— What the exercise asks —
Repeat exactly the line that contains "List each element's" and every line below it to the end of the material, omitting all others.
━━━ Record excerpts
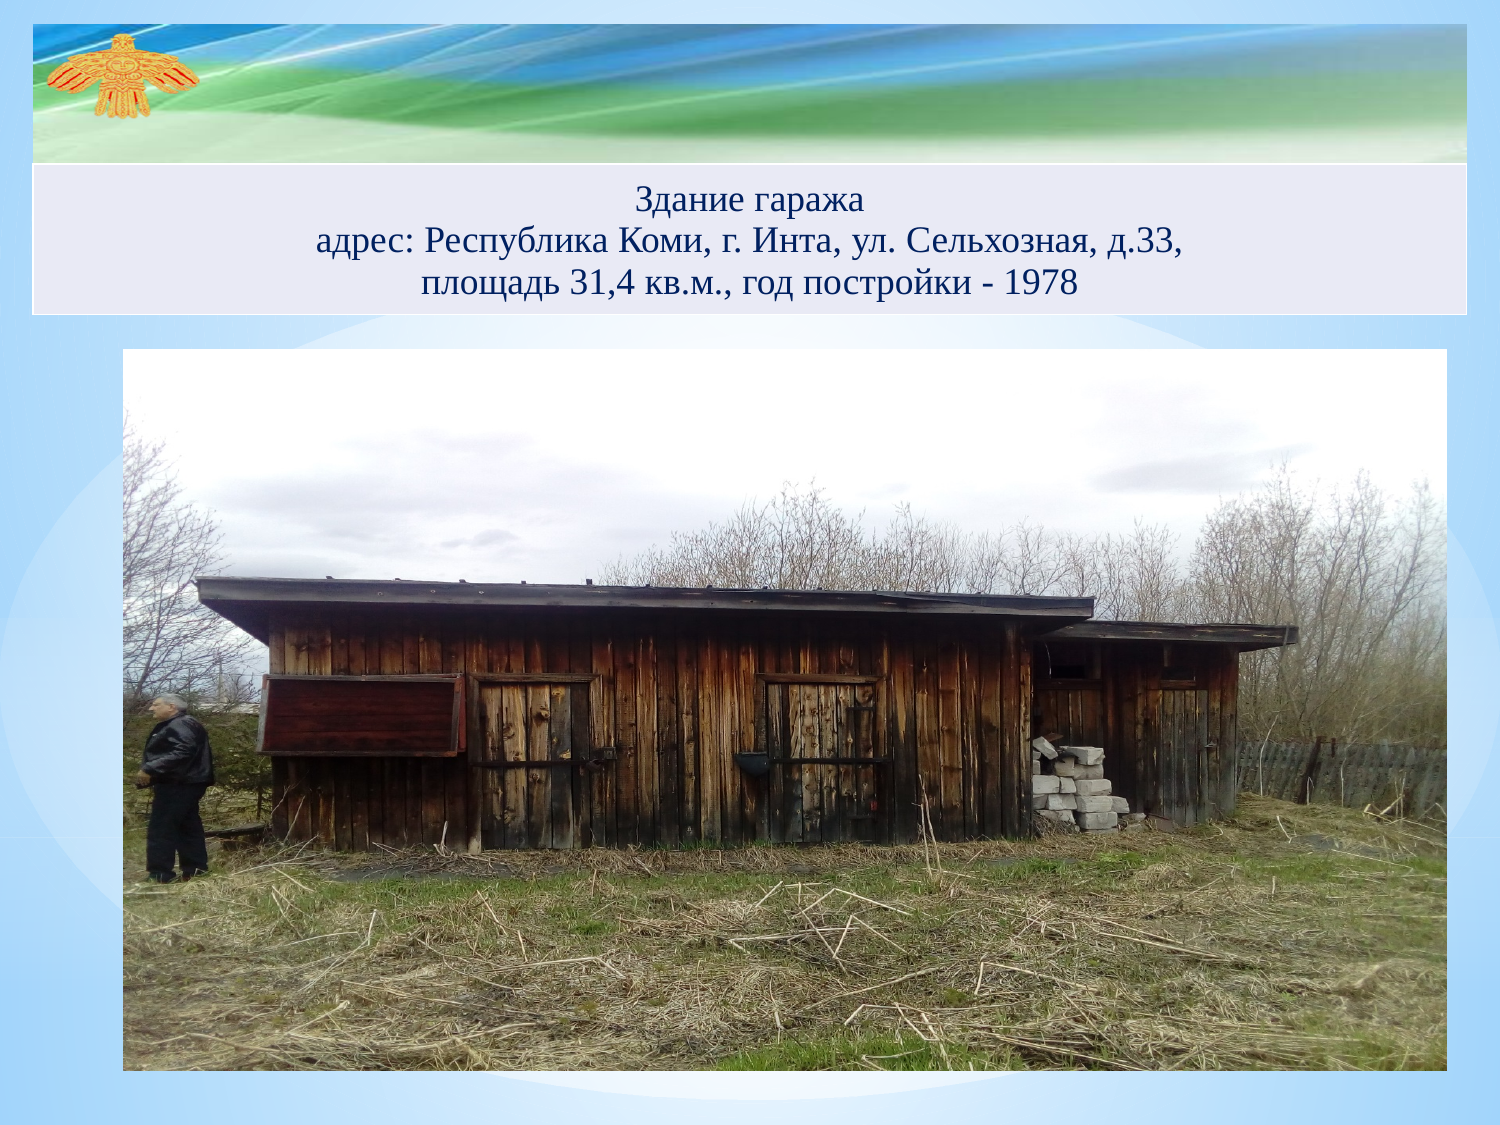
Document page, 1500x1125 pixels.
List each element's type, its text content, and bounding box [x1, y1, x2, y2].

picture [33, 23, 1467, 165]
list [123, 349, 1448, 1071]
table_header Здание гаража адрес: Республика Коми, г. Инта, ул. Сельхозная, д.33, площадь 31,4 кв.м., год постройки - 1978 [34, 171, 1466, 314]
━━━━━━
— Answer —
List each element's type, its text content, and bounding box [x1, y1, x2, y2].

picture [33, 23, 1467, 165]
list [123, 349, 1448, 1071]
table_header Здание гаража адрес: Республика Коми, г. Инта, ул. Сельхозная, д.33, площадь 31,4 кв.м., год постройки - 1978 [34, 171, 1466, 314]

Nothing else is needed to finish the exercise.